In the countryside, riding between the cornfields, it was very dark. About an hour out, we started seeing crazy shit in the sky, bright lights in the sky. Freaky shit. Totally fucked up shit. I can't even describe it, but Christ.

Donny just said, "St. Clair triangle. That's how they deny it."

"They?"

He stared at me as if I must be a moron. "Yeah, they." He then said, "Hey," and nothing else.

I said, "Hey what?"

He just said "Hey" again, so I dropped it.

We stopped at a motor court. Outside the car, I couldn't believe how loud the cicadas were. The whole world was filled with their chirping, was alive with it, like it had been charged with humming electricity.

Donny got us two cabins, but I went into Tina's with her. Donny didn't say anything. Maybe he saw the wedding rings on our fingers; maybe he just didn't care. He had started to seem detached.
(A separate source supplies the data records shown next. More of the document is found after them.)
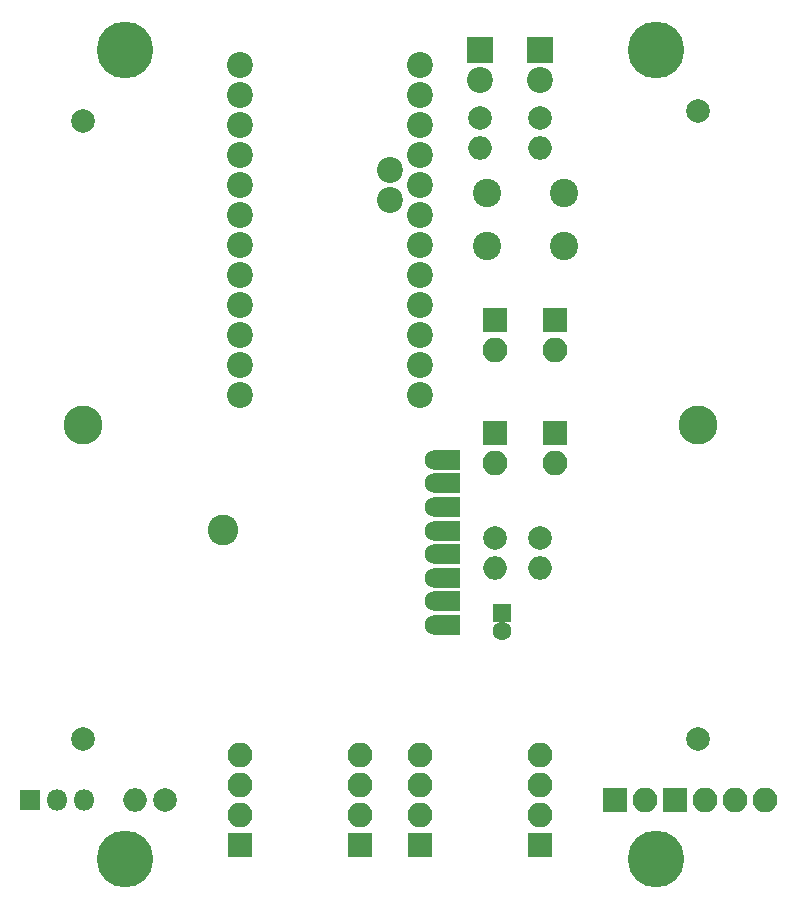
<source format=gbr>
G04 #@! TF.FileFunction,Soldermask,Top*
%FSLAX46Y46*%
G04 Gerber Fmt 4.6, Leading zero omitted, Abs format (unit mm)*
G04 Created by KiCad (PCBNEW 4.0.7) date 05/11/18 23:37:16*
%MOMM*%
%LPD*%
G01*
G04 APERTURE LIST*
%ADD10C,0.100000*%
%ADD11C,2.000000*%
%ADD12C,3.300000*%
%ADD13R,1.600000X1.600000*%
%ADD14C,1.600000*%
%ADD15C,4.800000*%
%ADD16C,1.100000*%
%ADD17R,2.200000X2.200000*%
%ADD18C,2.200000*%
%ADD19C,2.600000*%
%ADD20C,1.750000*%
%ADD21R,2.200000X1.750000*%
%ADD22C,2.400000*%
%ADD23R,2.100000X2.100000*%
%ADD24O,2.100000X2.100000*%
%ADD25O,2.000000X2.000000*%
%ADD26R,1.800000X1.800000*%
%ADD27O,1.800000X1.800000*%
G04 APERTURE END LIST*
D10*
D11*
X164500000Y-139600000D03*
X164500000Y-86400000D03*
D12*
X164500000Y-113000000D03*
D13*
X147955000Y-128905000D03*
D14*
X147955000Y-130405000D03*
D15*
X116000000Y-81250000D03*
D16*
X117650000Y-81250000D03*
X117166726Y-82416726D03*
X116000000Y-82900000D03*
X114833274Y-82416726D03*
X114350000Y-81250000D03*
X114833274Y-80083274D03*
X116000000Y-79600000D03*
X117166726Y-80083274D03*
D15*
X161000000Y-81250000D03*
D16*
X162650000Y-81250000D03*
X162166726Y-82416726D03*
X161000000Y-82900000D03*
X159833274Y-82416726D03*
X159350000Y-81250000D03*
X159833274Y-80083274D03*
X161000000Y-79600000D03*
X162166726Y-80083274D03*
D15*
X161000000Y-149750000D03*
D16*
X162650000Y-149750000D03*
X162166726Y-150916726D03*
X161000000Y-151400000D03*
X159833274Y-150916726D03*
X159350000Y-149750000D03*
X159833274Y-148583274D03*
X161000000Y-148100000D03*
X162166726Y-148583274D03*
D17*
X146050000Y-81280000D03*
D18*
X146050000Y-83820000D03*
D19*
X124333000Y-121920000D03*
D20*
X142280000Y-115945000D03*
D21*
X143280000Y-115945000D03*
D20*
X142280000Y-129945000D03*
X142280000Y-127945000D03*
X142280000Y-125945000D03*
X142280000Y-123945000D03*
X142280000Y-121945000D03*
X142280000Y-119945000D03*
X142280000Y-117945000D03*
D21*
X143280000Y-129945000D03*
X143280000Y-127945000D03*
X143280000Y-125945000D03*
X143280000Y-123945000D03*
X143280000Y-121945000D03*
X143280000Y-119945000D03*
X143280000Y-117945000D03*
D22*
X146685000Y-97845000D03*
X146685000Y-93345000D03*
X153185000Y-97845000D03*
X153185000Y-93345000D03*
D17*
X151130000Y-81280000D03*
D18*
X151130000Y-83820000D03*
D23*
X157480000Y-144780000D03*
D24*
X160020000Y-144780000D03*
D23*
X151130000Y-148590000D03*
D24*
X151130000Y-146050000D03*
X151130000Y-143510000D03*
X151130000Y-140970000D03*
D23*
X125730000Y-148590000D03*
D24*
X125730000Y-146050000D03*
X125730000Y-143510000D03*
X125730000Y-140970000D03*
D23*
X162560000Y-144780000D03*
D24*
X165100000Y-144780000D03*
X167640000Y-144780000D03*
X170180000Y-144780000D03*
D11*
X112500000Y-87300000D03*
X112500000Y-139600000D03*
D12*
X112500000Y-113000000D03*
D23*
X147320000Y-113665000D03*
D24*
X147320000Y-116205000D03*
D23*
X152400000Y-113665000D03*
D24*
X152400000Y-116205000D03*
D23*
X147320000Y-104140000D03*
D24*
X147320000Y-106680000D03*
D23*
X152400000Y-104140000D03*
D24*
X152400000Y-106680000D03*
D23*
X140970000Y-148590000D03*
D24*
X140970000Y-146050000D03*
X140970000Y-143510000D03*
X140970000Y-140970000D03*
D23*
X135890000Y-148590000D03*
D24*
X135890000Y-146050000D03*
X135890000Y-143510000D03*
X135890000Y-140970000D03*
D15*
X116000000Y-149750000D03*
D16*
X117650000Y-149750000D03*
X117166726Y-150916726D03*
X116000000Y-151400000D03*
X114833274Y-150916726D03*
X114350000Y-149750000D03*
X114833274Y-148583274D03*
X116000000Y-148100000D03*
X117166726Y-148583274D03*
D11*
X151130000Y-122555000D03*
D25*
X151130000Y-125095000D03*
D11*
X147320000Y-122555000D03*
D25*
X147320000Y-125095000D03*
D11*
X151130000Y-86995000D03*
D25*
X151130000Y-89535000D03*
D11*
X146050000Y-86995000D03*
D25*
X146050000Y-89535000D03*
D11*
X119380000Y-144780000D03*
D25*
X116840000Y-144780000D03*
D26*
X107950000Y-144780000D03*
D27*
X110250000Y-144780000D03*
X112550000Y-144780000D03*
D18*
X140970000Y-110490000D03*
X140970000Y-107950000D03*
X140970000Y-105410000D03*
X140970000Y-102870000D03*
X140970000Y-100330000D03*
X140970000Y-97790000D03*
X140970000Y-95250000D03*
X140970000Y-92710000D03*
X140970000Y-90170000D03*
X140970000Y-87630000D03*
X140970000Y-85090000D03*
X140970000Y-82550000D03*
X125730000Y-82550000D03*
X125730000Y-85090000D03*
X125730000Y-87630000D03*
X125730000Y-90170000D03*
X125730000Y-92710000D03*
X125730000Y-95250000D03*
X125730000Y-97790000D03*
X125730000Y-100330000D03*
X125730000Y-102870000D03*
X125730000Y-105410000D03*
X125730000Y-107950000D03*
X125730000Y-110490000D03*
X138430000Y-93980000D03*
X138430000Y-91440000D03*
M02*

</source>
Tina and I had sex, like newlyweds are supposed to do.

It turned out Tina wasn't even a virgin like her father claimed, not that I cared, but it was pretty surprising—the stuff she did—the stuff she knew how to do—it blew my mind away, it all felt so good. It was pretty amazing to feel that good. Maybe it was the pills Donny had given me, jacking with my head.

I hinted that I thought maybe she wasn't a virgin, and she confessed that, during the day, when her father had been in town at work, and her mother was watching television, she had been learning all this stuff from the farmhands who worked on her parents' farm.

She wasn't the only one who had lied, though. I had lied as well. Not only was she not a virgin, but I actually was.

All that stuff I had told her and Donny about getting my girlfriend pregnant—that was a lie. My girlfriend did get pregnant, but not by me. And she did demand that I marry her, and I did refuse, and I did pay for her abortion, but the baby wasn't mine.

My girlfriend—I'm sorry but she was such a fucking cunt—I see that now—she would never let me make it with her. She claimed to be saving herself for marriage. Then, one weekend, she went with some of her friends to a party. I wasn't invited. This really cool guy from our school, very popular guy, he was at the party too, and she was really drunk and she let him make it with her. I don't know what she was thinking. I guess maybe she thought he would date her, but he wouldn't. Then when she found out she was pregnant I think she thought he would date her, but he still wouldn't. So she told me that if I didn't say the baby was mine, she would tell people I was a virgin. It was a raw deal, but what choice did I have? So I agreed that the baby was mine, and then she wanted me to marry her and raise the baby. I think she probably thought she could one day get Todd—that was the popular guy who was the real father—I think she thought that if she had his baby she might still one day be able to get him back, even though she never had him in the first place. But I told her I wouldn't marry her, and she said I had to pay for the abortion, and then she started telling people about the abortion, so that to most of the town, I was the one got her pregnant, and I made her get an abortion.

Most of the stuff I told Donny, about fucking Champaign housewives—I got that stuff from watching porn. I was a virgin in body, but my head was more utterly degraded than the biggest sex addict.